On June 1, 2022, he appeared on an episode of The Joe Rogan Experience podcast. On December 1, 2022, Beck stated in a video interview with Robby Starbuck that he had detransitioned.

==Detransition==
In December 2022, Beck announced his detransition and said he had "lived in hell for the past 10 years" and that it had been roughly seven years since he last took hormones. Beck has since appeared in the media urging those under 25 not to transition. In an interview he gave with conservative influencer Robby Starbuck, Beck contrasted the beliefs of the LGBTQ community with his own belief in Jesus and God and discussed his desire to convert people away from being transgender by witnessing his own Christian conversion.

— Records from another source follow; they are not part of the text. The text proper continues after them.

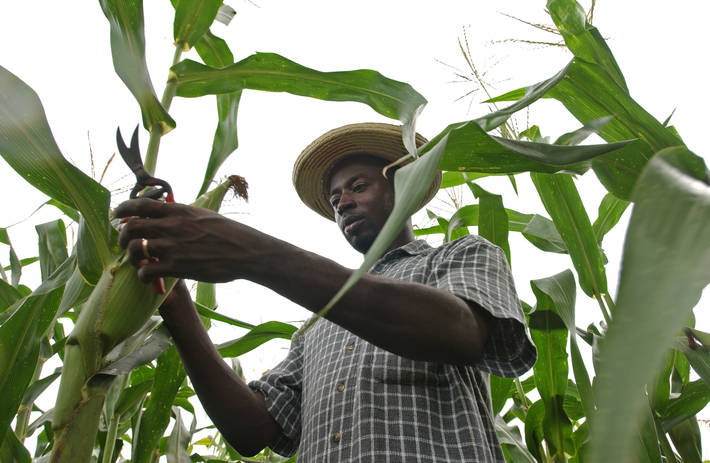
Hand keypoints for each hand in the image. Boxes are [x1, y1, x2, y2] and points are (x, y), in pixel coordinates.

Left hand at [114, 198, 263, 282]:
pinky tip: (148, 277)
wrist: (246, 251)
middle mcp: (171, 226)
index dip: (124, 209)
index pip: (141, 204)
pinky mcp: (177, 267)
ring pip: (134, 249)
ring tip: (138, 262)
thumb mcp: (204, 215)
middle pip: (132, 227)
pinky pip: (146, 271)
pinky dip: (142, 275)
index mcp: (178, 211)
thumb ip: (183, 215)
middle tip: (124, 243)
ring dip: (130, 257)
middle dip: (122, 236)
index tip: (117, 214)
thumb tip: (170, 215)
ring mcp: (172, 247)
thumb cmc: (230, 234)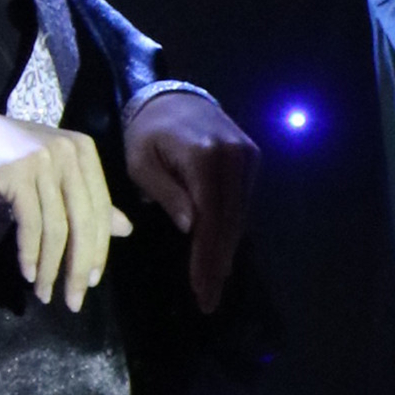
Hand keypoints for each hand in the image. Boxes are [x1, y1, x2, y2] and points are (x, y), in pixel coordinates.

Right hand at [0, 112, 131, 310]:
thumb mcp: (61, 174)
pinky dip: (29, 253)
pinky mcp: (18, 174)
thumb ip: (91, 201)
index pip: (100, 209)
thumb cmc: (24, 158)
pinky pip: (30, 224)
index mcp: (86, 153)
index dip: (99, 250)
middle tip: (74, 300)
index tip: (91, 282)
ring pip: (55, 227)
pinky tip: (28, 273)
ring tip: (44, 293)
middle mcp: (69, 155)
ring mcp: (44, 162)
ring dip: (49, 267)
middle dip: (78, 267)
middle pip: (82, 221)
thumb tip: (125, 230)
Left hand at [123, 89, 257, 313]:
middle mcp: (235, 156)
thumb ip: (167, 193)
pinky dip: (231, 230)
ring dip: (227, 251)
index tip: (201, 289)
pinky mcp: (252, 159)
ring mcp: (248, 157)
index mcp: (205, 156)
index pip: (210, 217)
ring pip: (240, 215)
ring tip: (214, 285)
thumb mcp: (142, 163)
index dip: (206, 256)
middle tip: (209, 299)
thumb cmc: (147, 132)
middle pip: (230, 221)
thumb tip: (192, 227)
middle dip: (218, 263)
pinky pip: (242, 203)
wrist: (171, 95)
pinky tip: (221, 255)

Beck said he was offered hormones after an hour-long meeting at a Veterans Affairs medical facility. He said that he had "so much going wrong" in his system when he started taking cross-sex hormones. He also claimed that it is "a billion dollar industry between psychologists, between surgeries, between hormones, between chemicals, between follow-up treatments" and that there are "thousands of gender clinics popping up all over" America and each one is "going to be pulling in probably over $50 million".

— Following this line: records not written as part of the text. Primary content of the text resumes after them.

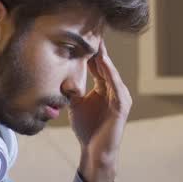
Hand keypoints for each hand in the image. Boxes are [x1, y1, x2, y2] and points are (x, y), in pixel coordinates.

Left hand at [70, 40, 131, 181]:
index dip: (90, 51)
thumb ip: (72, 89)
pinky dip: (110, 73)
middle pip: (106, 65)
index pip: (98, 65)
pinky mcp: (122, 106)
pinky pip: (116, 86)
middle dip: (98, 49)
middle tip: (92, 30)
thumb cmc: (87, 129)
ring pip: (111, 72)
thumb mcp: (76, 104)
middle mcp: (114, 89)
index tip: (82, 34)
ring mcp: (120, 97)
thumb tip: (60, 75)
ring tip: (97, 42)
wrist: (94, 151)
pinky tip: (104, 62)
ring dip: (104, 57)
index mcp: (104, 87)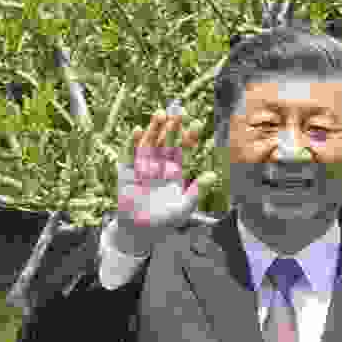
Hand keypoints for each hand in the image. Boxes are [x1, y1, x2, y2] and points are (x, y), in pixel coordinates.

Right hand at [113, 111, 198, 252]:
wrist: (139, 231)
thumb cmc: (164, 221)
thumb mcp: (183, 208)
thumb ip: (197, 192)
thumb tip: (213, 175)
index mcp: (175, 173)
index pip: (185, 151)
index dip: (190, 138)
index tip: (197, 123)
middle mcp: (161, 166)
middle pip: (168, 142)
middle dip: (173, 128)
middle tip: (180, 111)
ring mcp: (144, 167)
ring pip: (151, 144)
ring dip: (155, 130)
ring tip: (160, 113)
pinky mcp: (129, 171)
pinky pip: (131, 154)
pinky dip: (133, 142)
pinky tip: (138, 130)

Evan Urquhart, writing for Slate, described Beck as having detransitioned due to his newfound moral and ideological beliefs. Urquhart criticized Reuters for profiling Beck's detransition without mentioning that according to Beck's interview with Starbuck, his detransition coincided with embracing conservative Christian views, including that by transitioning he "destroyed everything in my life that was holy, [and that] the temple of God is our bodies".

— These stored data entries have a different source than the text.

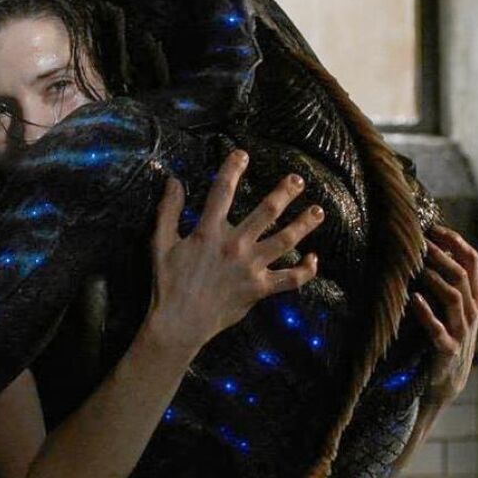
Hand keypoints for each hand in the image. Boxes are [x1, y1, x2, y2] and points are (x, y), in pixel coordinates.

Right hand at [144, 150, 324, 356]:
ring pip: (285, 241)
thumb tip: (173, 181)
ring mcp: (250, 267)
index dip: (232, 169)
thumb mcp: (160, 243)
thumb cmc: (168, 283)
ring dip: (303, 224)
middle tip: (297, 180)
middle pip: (266, 212)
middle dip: (284, 193)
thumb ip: (168, 211)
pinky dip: (306, 270)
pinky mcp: (260, 289)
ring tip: (317, 211)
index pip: (223, 192)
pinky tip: (314, 259)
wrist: (179, 323)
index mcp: (208, 231)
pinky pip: (290, 279)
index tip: (242, 155)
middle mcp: (234, 245)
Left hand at [412, 225, 477, 404]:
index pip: (472, 261)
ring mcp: (461, 331)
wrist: (447, 382)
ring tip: (418, 266)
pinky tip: (413, 299)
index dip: (456, 242)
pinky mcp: (447, 350)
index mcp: (473, 297)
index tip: (434, 227)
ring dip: (435, 280)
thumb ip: (446, 281)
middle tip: (420, 242)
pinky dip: (427, 313)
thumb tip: (429, 248)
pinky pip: (438, 330)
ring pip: (454, 298)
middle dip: (441, 256)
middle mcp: (471, 311)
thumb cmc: (445, 337)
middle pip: (461, 276)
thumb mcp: (451, 308)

==Awards and decorations==

| |
| |
| |
| |

| Badge | SEAL Insignia |  |  |  |  |  |  |  |  |  |  |  |
| 1st row | Bronze Star with "V" Device |  |  |  | Purple Heart |  |  |  | Defense Meritorious Service Medal with one oak leaf cluster |  |  |  |
| 2nd row | Joint Service Commendation Medal |  |  |  | Navy and Marine Corps Commendation Medal with "V" device and one 5⁄16-inch star |  |  |  | Navy and Marine Corps Achievement Medal with three 5⁄16-inch stars |  |  |  |
| 3rd row | Army Achievement Medal |  |  |  | Air Force Achievement Medal |  |  |  | Navy and Marine Corps Combat Action Ribbon with one 5⁄16-inch star |  |  |  |
| 4th row | Navy and Marine Corps Presidential Unit Citation with one 3⁄16-inch star |  |  |  | Joint Meritorious Unit Award with one oak leaf cluster |  |  |  | Navy Unit Commendation with one 3⁄16-inch star |  |  |  |
| 5th row | Navy Meritorious Unit Commendation |  |  |  | USSOCOM Medal |  |  |  | Navy Good Conduct Medal with four bronze 3⁄16-inch stars |  |  |  |
| 6th row | National Defense Service Medal with one 3⁄16-inch star |  |  |  | Armed Forces Expeditionary Medal with two 3⁄16-inch stars |  |  |  | Southwest Asia Service Medal with one 3⁄16-inch star |  |  |  |
| 7th row | Afghanistan Campaign Medal with two 3⁄16-inch stars |  |  |  | Iraq Campaign Medal with one 3⁄16-inch star |  |  |  | Global War on Terrorism Expeditionary Medal |  |  |  |
| 8th row | Global War on Terrorism Service Medal |  |  |  | Armed Forces Service Medal |  |  |  | Navy Sea Service Deployment Ribbon with twelve 3⁄16-inch stars |  |  |  |
| 9th row | NATO Medal Yugoslavia |  |  |  | Navy Rifle Marksmanship Medal with expert device |  |  |  | Navy Pistol Marksmanship Medal with expert device |  |  |  |
| Badge | Naval Parachutist Badge |  |  |  |  |  |  |  |  |  |  |  |
| Badges | Master Parachutist Badge |  |  |  | Military Freefall Jumpmaster Parachutist Badge |  |  |  | Ranger tab |  |  |  |
| Badge | United States Special Operations Command Badge |  |  |  |  |  |  |  |  |  |  |  |

- Beck has earned five golden service stripes.